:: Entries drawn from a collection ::
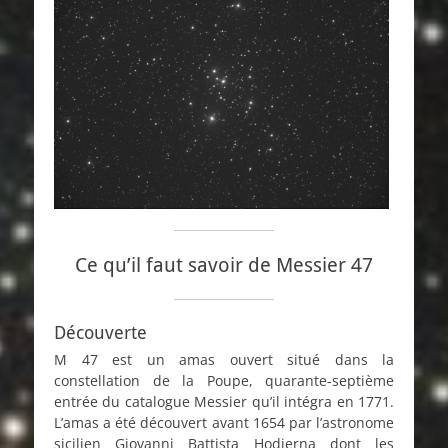
Ce qu’il faut savoir de Messier 47
Découverte
M 47 est un amas ouvert situé dans la
constellation de la Poupe, quarante-septième
entrée du catalogue Messier qu’il intégra en 1771.
L’amas a été découvert avant 1654 par l’astronome
sicilien Giovanni Battista Hodierna dont les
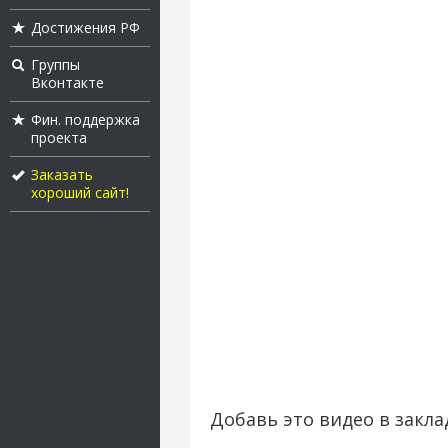
Достижения РФ
Группы
Вконтакте
Фин. поддержка
проекта
Заказать
хороший сайт!
Добавь это видео в закла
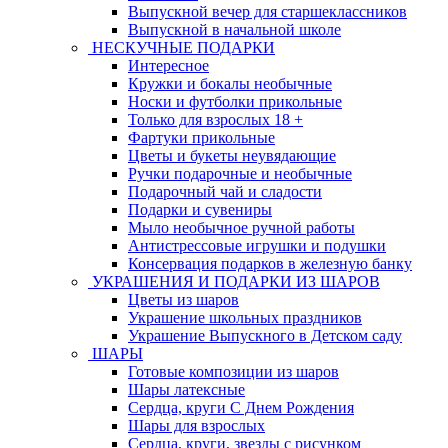
Выпускной вечер для старшеклассников
Выпускной в начальной школе
НЕСКУЧНЫЕ ПОДАРКИ
Интересное
Кружки и бокалы необычные
Носки и футболки прикольные
Только для взрослых 18 +
Фартуки прикольные
Цветы и букеты неувядающие
Ручки подарочные и необычные
Подарочный чай и сладости
Подарки и сувениры
Мыло необычное ручной работы
Антистрессовые игрушки и подушки
Консервация подарков в железную банку
УКРАШЕНИЯ И ПОДАРКИ ИЗ ШАРОВ
Цветы из шаров
Украшение школьных праздников
Украшение Выпускного в Детском саду
ШАРЫ
Готовые композиции из шаров
Шары латексные
Сердца, круги С Днем Рождения
Шары для взрослых
Сердца, круги, звезды с рисунком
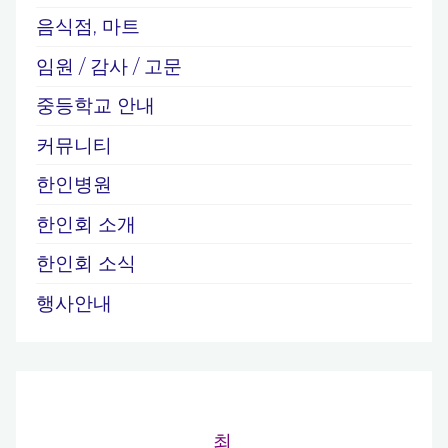
음식점, 마트
임원 / 감사 / 고문
중등학교 안내
커뮤니티
한인병원
한인회 소개
한인회 소식
행사안내
최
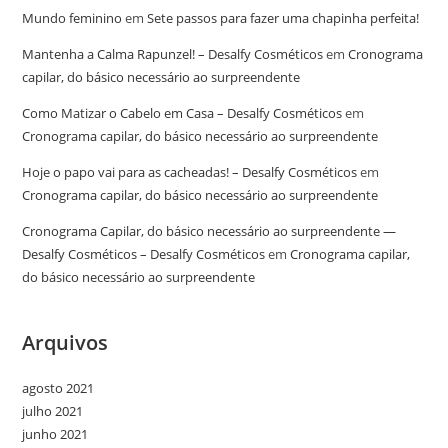
Mundo feminino
em
Sete passos para fazer uma chapinha perfeita!
Mantenha a Calma Rapunzel! – Desalfy Cosméticos
em
Cronograma
capilar, do básico necessário ao surpreendente
Como Matizar o Cabelo em Casa – Desalfy Cosméticos
em
Cronograma capilar, do básico necessário ao surpreendente
Hoje o papo vai para as cacheadas! – Desalfy Cosméticos
em
Cronograma capilar, do básico necessário ao surpreendente
Cronograma Capilar, do básico necessário ao surpreendente —
Desalfy Cosméticos – Desalfy Cosméticos
em
Cronograma capilar,
do básico necessário ao surpreendente
Arquivos
agosto 2021
julho 2021
junho 2021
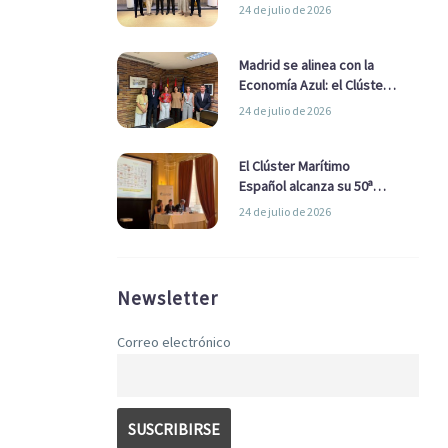
refuerzan su alianza para
24 de julio de 2026
impulsar una estrategia
Nacional de Economía Azul
Madrid se alinea con la
Economía Azul: el Clúster
Marítimo Español y la Real
24 de julio de 2026
Liga Naval avanzan
alianzas con el
Ayuntamiento
El Clúster Marítimo
Español alcanza su 50ª
Asamblea reafirmando su
24 de julio de 2026
liderazgo en la Economía
Azul
Newsletter
Correo electrónico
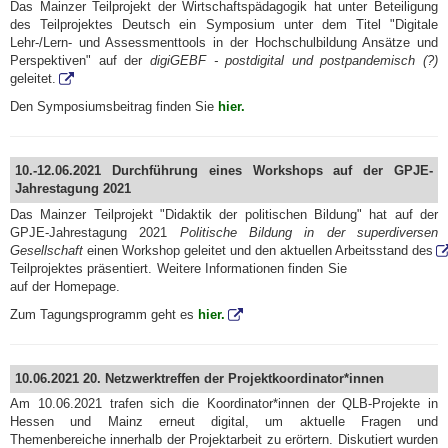
Das Mainzer Teilprojekt der Wirtschaftspädagogik hat unter Beteiligung
des Teilprojektes Deutsch ein Symposium unter dem Titel "Digitale
Lehr-/Lern- und Assessmenttools in der Hochschulbildung Ansätze und
Perspektiven" auf der
digiGEBF - postdigital und postpandemisch (?)
geleitet.
Den Symposiumsbeitrag finden Sie
hier.
10.-12.06.2021 Durchführung eines Workshops auf der GPJE-
Jahrestagung 2021
Das Mainzer Teilprojekt "Didaktik der politischen Bildung" hat auf der
GPJE-Jahrestagung 2021
Politische Bildung in der superdiversen
Gesellschaft
einen Workshop geleitet und den aktuellen Arbeitsstand des
Teilprojektes präsentiert. Weitere Informationen finden Sie
auf der Homepage.
Zum Tagungsprogramm geht es
hier.
10.06.2021 20. Netzwerktreffen der Projektkoordinator*innen
Am 10.06.2021 trafen sich die Koordinator*innen der QLB-Projekte in
Hessen und Mainz erneut digital, um aktuelle Fragen und
Themenbereiche innerhalb der Projektarbeit zu erörtern. Diskutiert wurden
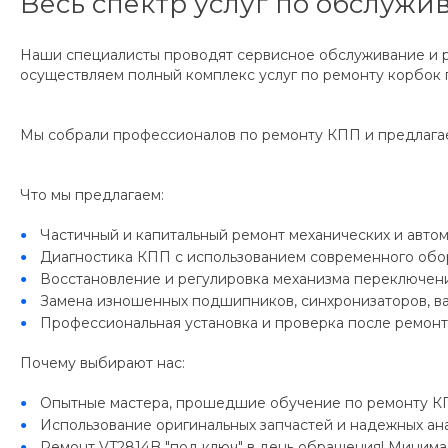
Весь спектр услуг по обслужи
Наши cпециалисты проводят сервисное обслуживание и 
осуществляем полный комплекс услуг по ремонту корбок п
Мы собрали профессионалов по ремонту КПП и предлага
Что мы предлагаем:
Частичный и капитальный ремонт механических и авто
Диагностика КПП с использованием современного обо
Восстановление и регулировка механизма переключени
Замена изношенных подшипников, синхронизаторов, ва
Профессиональная установка и проверка после ремонт
Почему выбирают нас:
Опытные мастера, прошедшие обучение по ремонту К
Использование оригинальных запчастей и надежных ана
Ремонт VT2814B "под ключ" в день обращения! Минималь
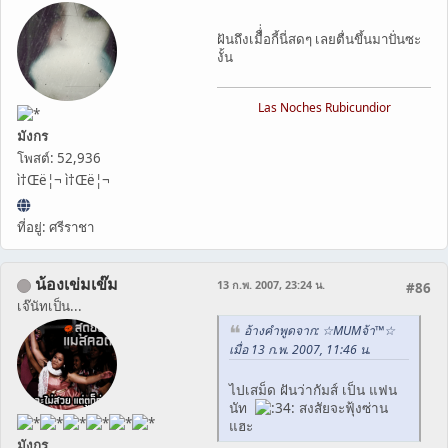
ฝันถึงเมืื่่อกี้นี่สดๆ เลยตื่นขึ้นมาปั่นซะ
งั้น
Las Noches Rubicundior
มังกร
โพสต์: 52,936
ì†Œë¦¬ ì†Œë¦¬
ที่อยู่: ศรีราชา
น้องเข่มเข๊ม
13 ก.พ. 2007, 23:24 น.
#86
เจ๊นัทเป็น...
อ้างคำพูดจาก: ☆MUMจ้า™☆
เมื่อ 13 ก.พ. 2007, 11:46 น.
ไปเสม็ด ฝันว่ากัมส์ เป็น แฟน
นัท
สงสัยจะฟุ้งซ่าน
แฮะ
มังกร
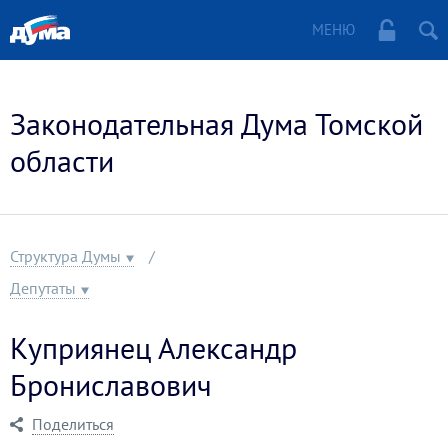
МЕНЮ
Законодательная Дума Томской
области
Структура Думы
Депутаты
Куприянец Александр
Брониславович
Поделиться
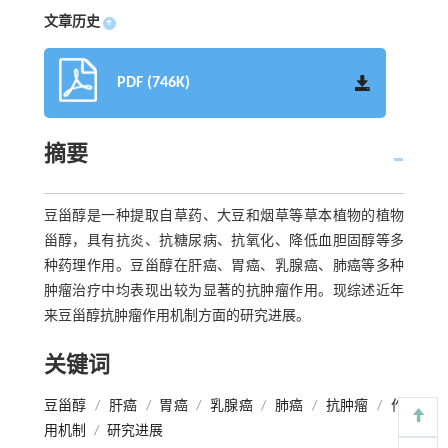
文章历史
+
PDF (746K)
摘要
豆甾醇是一种提取自草药、大豆和烟草等草本植物的植物
甾醇，具有抗炎、抗糖尿病、抗氧化、降低血胆固醇等多
种药理作用。豆甾醇在肝癌、胃癌、乳腺癌、肺癌等多种
肿瘤治疗中均表现出较为显著的抗肿瘤作用。现综述近年
来豆甾醇抗肿瘤作用机制方面的研究进展。
关键词
豆甾醇
/
肝癌
/
胃癌
/
乳腺癌
/
肺癌
/
抗肿瘤
/
作
用机制
/
研究进展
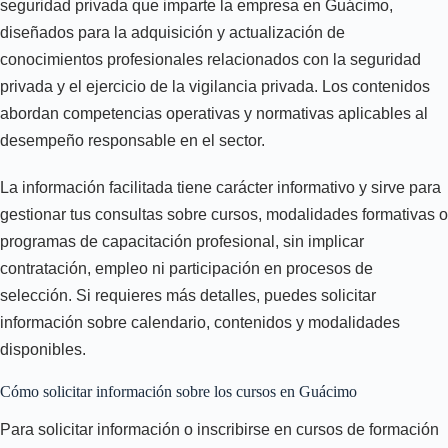
seguridad privada que imparte la empresa en Guácimo,
diseñados para la adquisición y actualización de
conocimientos profesionales relacionados con la seguridad
privada y el ejercicio de la vigilancia privada. Los contenidos
abordan competencias operativas y normativas aplicables al
desempeño responsable en el sector.
La información facilitada tiene carácter informativo y sirve para
gestionar tus consultas sobre cursos, modalidades formativas o
programas de capacitación profesional, sin implicar
contratación, empleo ni participación en procesos de
selección. Si requieres más detalles, puedes solicitar
información sobre calendario, contenidos y modalidades
disponibles.
Cómo solicitar información sobre los cursos en Guácimo
Para solicitar información o inscribirse en cursos de formación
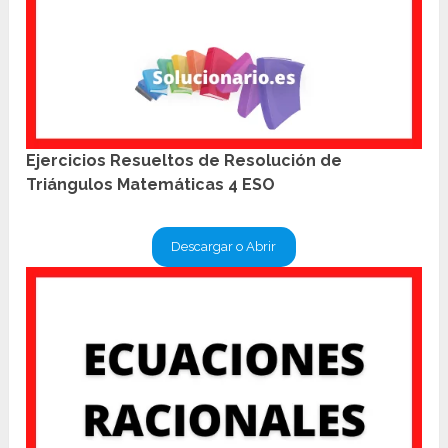
Ejercicios Resueltos de Resolución de
Triángulos Matemáticas 4 ESO
Descargar o Abrir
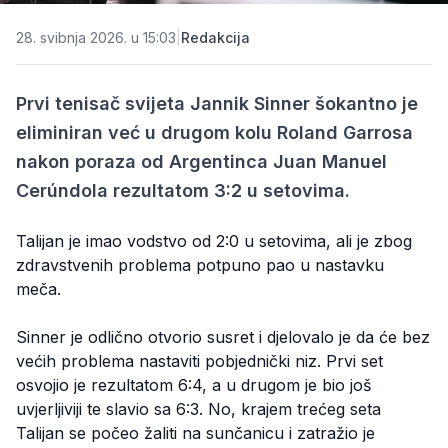
28. svibnja 2026. u 15:03
|
Redakcija
Prvi tenisač svijeta Jannik Sinner šokantno je
eliminiran već u drugom kolu Roland Garrosa
nakon poraza od Argentinca Juan Manuel
Cerúndola rezultatom 3:2 u setovima.
Talijan je imao vodstvo od 2:0 u setovima, ali je zbog
zdravstvenih problema potpuno pao u nastavku
meča.
Sinner je odlično otvorio susret i djelovalo je da će bez
većih problema nastaviti pobjednički niz. Prvi set
osvojio je rezultatom 6:4, a u drugom je bio još
uvjerljiviji te slavio sa 6:3. No, krajem trećeg seta
Talijan se počeo žaliti na sunčanicu i zatražio je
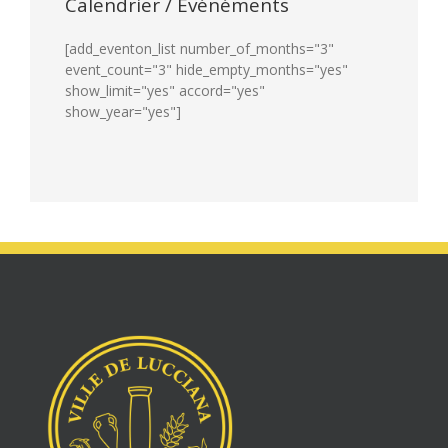
Calendrier / Evénéments
[add_eventon_list number_of_months="3"
event_count="3" hide_empty_months="yes"
show_limit="yes" accord="yes"
show_year="yes"]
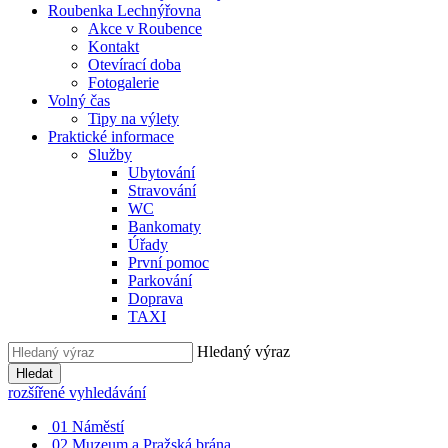
Roubenka Lechnýřovna
Akce v Roubence
Kontakt
Otevírací doba
Fotogalerie
Volný čas
Tipy na výlety
Praktické informace
Služby
Ubytování
Stravování
WC
Bankomaty
Úřady
První pomoc
Parkování
Doprava
TAXI
Hledaný výraz
Hledat
rozšířené vyhledávání
01
Náměstí
02
Muzeum a Pražská brána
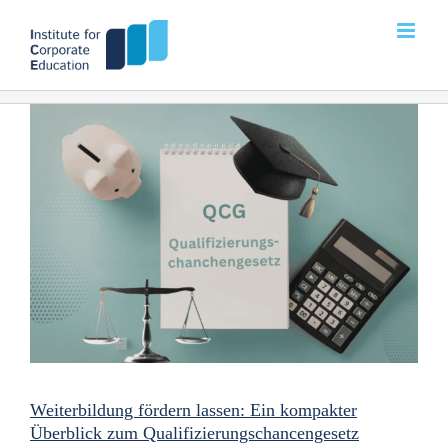
Zum
Inhalt
springen
Weiterbildung fördern lassen: Ein kompakter
Überblick zum Qualifizierungschancengesetz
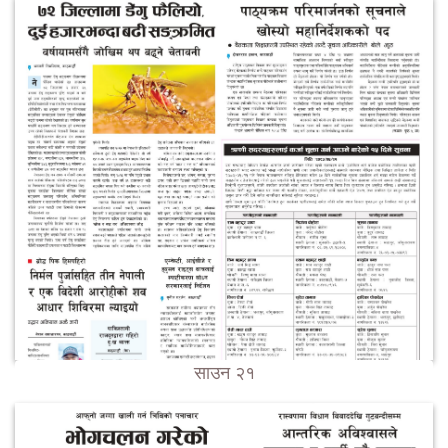
साउन २१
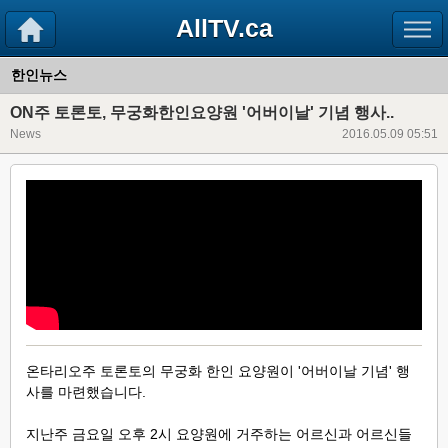
AllTV.ca
한인뉴스
ON주 토론토, 무궁화한인요양원 '어버이날' 기념 행사..
News
2016.05.09 05:51
온타리오주 토론토의 무궁화 한인 요양원이 '어버이날 기념' 행
사를 마련했습니다.
지난주 금요일 오후 2시 요양원에 거주하는 어르신과 어르신들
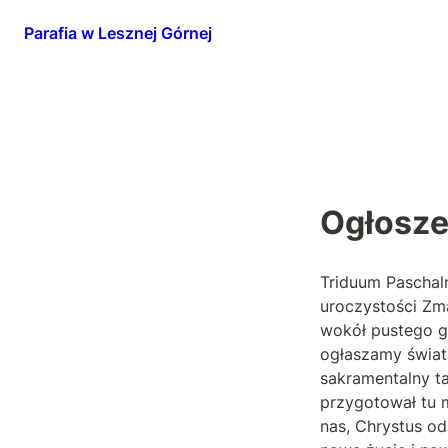
Parafia w Lesznej Górnej
Ogłosze
Triduum Paschaln
uroczystości Zm
wokół pustego gr
ogłaszamy światu
sakramentalny t
przygotował tu m
nas, Chrystus o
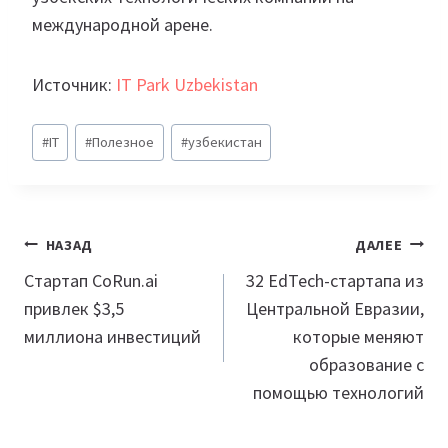
международной арене.
Источник:
IT Park Uzbekistan
Метки
#
IT
#
Полезное
#
узбекистан
записи:
Навигация
НАЗАД
ДАЛЕЕ
по
Стартап CoRun.ai
32 EdTech-стартапа из
привлек $3,5
Центральной Евразии,
записям
миллиона инвестиций
которые меняют
образование с
помощью технологий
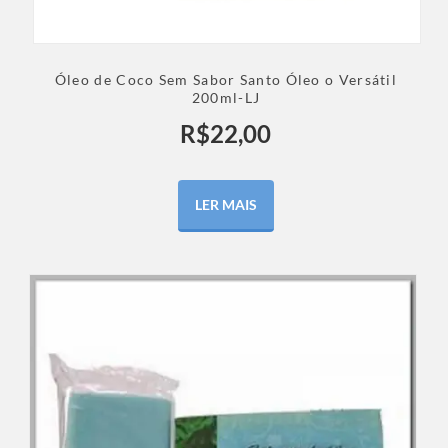
Óleo de Coco Sem Sabor Santo Óleo o Versátil
200ml-LJ
R$
22,00
LER MAIS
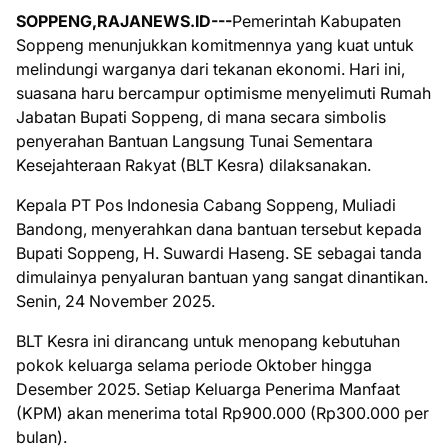
SOPPENG,RAJANEWS.ID---
Pemerintah Kabupaten
Soppeng menunjukkan komitmennya yang kuat untuk
melindungi warganya dari tekanan ekonomi. Hari ini,
suasana haru bercampur optimisme menyelimuti Rumah
Jabatan Bupati Soppeng, di mana secara simbolis
penyerahan Bantuan Langsung Tunai Sementara
Kesejahteraan Rakyat (BLT Kesra) dilaksanakan.
Kepala PT Pos Indonesia Cabang Soppeng, Muliadi
Bandong, menyerahkan dana bantuan tersebut kepada
Bupati Soppeng, H. Suwardi Haseng. SE sebagai tanda
dimulainya penyaluran bantuan yang sangat dinantikan.
Senin, 24 November 2025.
BLT Kesra ini dirancang untuk menopang kebutuhan
pokok keluarga selama periode Oktober hingga
Desember 2025. Setiap Keluarga Penerima Manfaat
(KPM) akan menerima total Rp900.000 (Rp300.000 per
bulan).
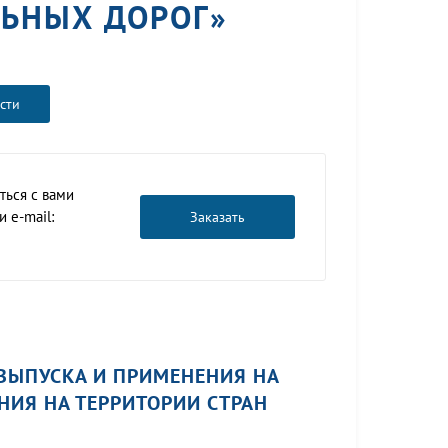
ЛЬНЫХ ДОРОГ»
сти
ться с вами
 e-mail:
Заказать
ВЫПУСКА И ПРИМЕНЕНИЯ НА
ИЯ НА ТЕРРИТОРИИ СТРАН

:: Instructions for the task ::
Write out the stretch from "refuerzan su alianza para" through "Asamblea reafirmando su" again, substituting "Economía Oceánica" for "Economía Azul" and leaving everything else unchanged.

:: Solution ::
refuerzan su alianza para
24 de julio de 2026
impulsar una estrategia
Nacional de Economía Oceánica
Madrid se alinea con la
Economía Oceánica: el Clúster
Marítimo Español y la Real
24 de julio de 2026
Liga Naval avanzan
alianzas con el
Ayuntamiento
El Clúster Marítimo
Español alcanza su 50ª
Asamblea reafirmando su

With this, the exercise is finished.